### Given exercise A
In the passage on acid-gas injection, about how many such projects does Western Canada currently have in operation?
### Given exercise B
Pick up the passage on acid-gas injection after its final sentence and continue writing it.

### Passage shown

For large quantities of acid gas, operators typically use a Claus process to convert the H₂S in the gas to elemental sulfur and release the CO₂ to the atmosphere. But for small acid-gas quantities, injection has become an economical way to deal with the acid gas. Furthermore, acid-gas injection is a low-emission process, much lower than a Claus plant.

Western Canada currently has about 25 such projects in operation and several more in the planning stages. This disposal method also is starting to be looked upon favorably in other parts of the world.

One should note that acid-gas injection is not limited to small projects. Sulfur prices currently are low and elemental sulfur stockpiling may not be an option for sulfur producers. Limited space may force them to find alternatives for disposing of large quantities of acid gas by such means as injection.

Acid-gas injection is a simple concept. The acid gas from the amine regenerator tower is at a low pressure, typically less than 200 kPa (29 psi), and at about 50° C., the temperature of the overhead condenser. It also is saturated with water.

Multistage compressors compress the gas to the pressure required for injecting it into a deep reservoir. Surface pressure usually is substantially less than the reservoir pressure because of the hydrostatic head of the fluid being injected. Injection pressures depend on the injection zone and may be as great as 15 MPa (2,176 psi). Reservoir pressure can be 30 MPa or higher.

One key parameter in the design of an acid-gas injection scheme is fluid density.¹2 Needed are accurate density predictions for the vapor, liquid, and supercritical (dense-phase) regions.

This article reviews the available experimental data for acid-gas densities and examines several popular methods for density calculations. Density prediction methods that are phase specific will not be examined. For example, there are several correlations designed for estimating the liquid densities.³

In acid-gas injection, it is important to predict the density for all fluid phases. It is also important to have a well-behaved function as the fluid transverses the various phase regions.¹ The liquid density correlations, therefore, are less useful for this application, even though they are accurate.

There is a large amount of experimental data available for CO₂ and H₂S densities. Therefore, this article includes only literature reviews. These compilations cover the pure component properties over the range of pressure and temperature of interest in this study.

For acid-gas injection, the temperature of interest if from 0° to 150° C. and the pressure of interest is from atmospheric to 30 MPa.

Pure CO₂

Literature provides significantly more data on CO₂ than for H₂S, particularly for transport properties. One reason is that CO₂ is considerably easier to deal with than H₂S. In addition, CO₂ has a much lower critical point, placing this interesting region in a range more accessible to experimenters.

The vicinity near the critical point attracts researchers because the physical properties in that region have properties which change dramatically with small changes in either temperature or pressure.

Span and Wagner⁴ provide the latest review of the thermodynamic properties of CO₂. Their investigation is a through and critical review of the available experimental data. The tables generated use a highly accurate but complex equation of state. The study discussed in this article uses their tabulation to compare model density predictions.

### Provided data
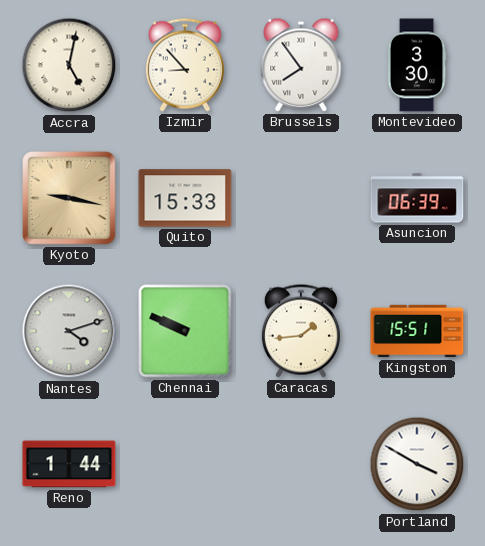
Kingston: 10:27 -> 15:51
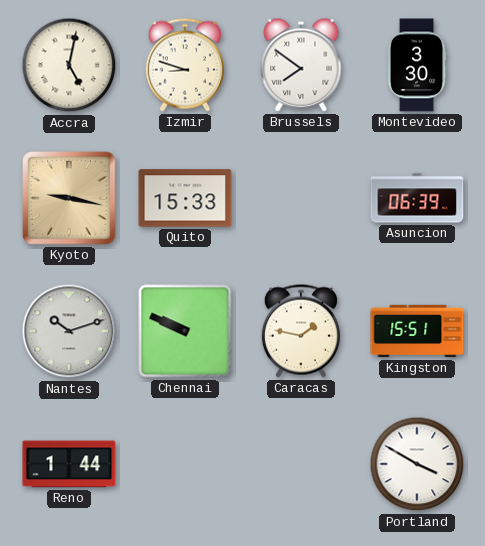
Izmir: 8:53 -> 8:48
Brussels: 7:54 -> 7:51
Nantes: 4:12 -> 10:12
Caracas: 1:44 -> 1:47
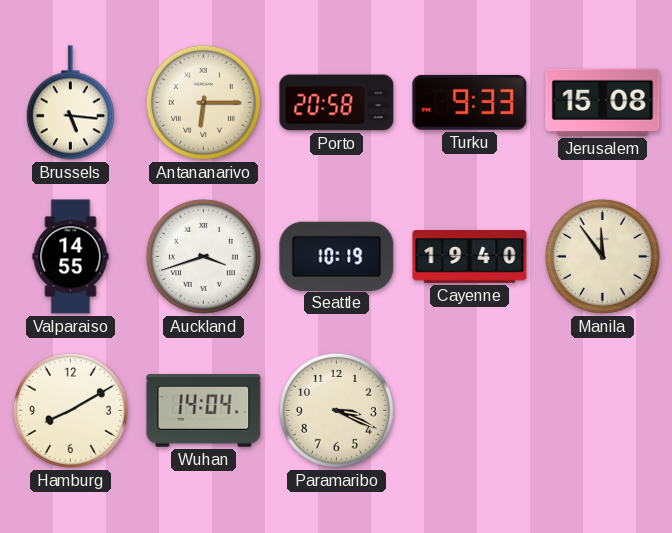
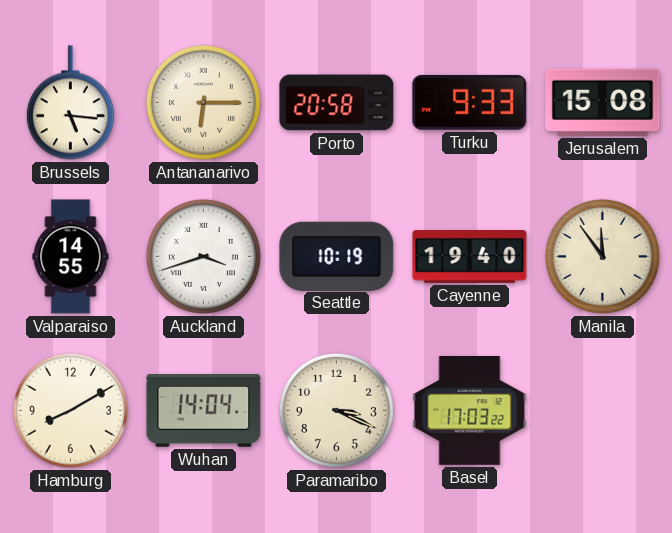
Basel: none -> 17:03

### Result A
About 25.

### Result B
Angus⁵ also thoroughly reviewed CO₂ thermodynamic properties and formulated several tables, and Vukalovich and Altunin⁶ reviewed both CO₂ thermodynamic and transport properties. Although their data sets are useful, they have been superceded by the newer tables of Span and Wagner.

Pure H₂S

Goodwin⁷ extensively reviewed H₂S thermodynamic properties. He used an advanced equation of state to construct a table of properties over a wide pressure and temperature range, which was used in the study discussed in this article.

The correlation for H₂S has much less data than for CO₂, but nevertheless, the Goodwin tables are probably the best currently available for H₂S thermodynamic properties.

Binary mixtures

Robinson⁸ (see also Macrygeor- gos⁹) studied the phase behavior and volumetric properties of sour gas mixtures and reported the densities for three CO₂ and H₂S mixtures: 17.75%, 20.35% and 60.25% of H₂S at 71.1° C. and pressures from 1.0 to 12.4 MPa. All these data are in the gaseous region with compressibility factors ranging from 0.95 to 0.45.

Kellerman¹⁰ in a more thorough investigation of the H₂S plus CO₂ binary system measured the densities of four mixtures: 6.07%, 9.55%, 29.33%, and 49.99% H₂S. Temperatures ranged from -23.2° to 176.9° C. and pressures were up to 20.0 MPa. These measurements included both liquid and vapor regions.

The study discussed in this article used data from both Robinson and Kellerman.

Modeling acid-gas density

In process modeling, equations of state, mostly cubic equations of state, are the models of choice. This is particularly true for simulation processes for natural gas treatment.

Two popular cubic equations are the Soave¹¹ modification of the Redlich-Kwong equation (SRK) and the Peng and Robinson¹² (PR) equation of state. Literature contains additional modifications of these equations. In fact, commercial software packages often implement the modifications under the original names; therefore, the software user should be cautious.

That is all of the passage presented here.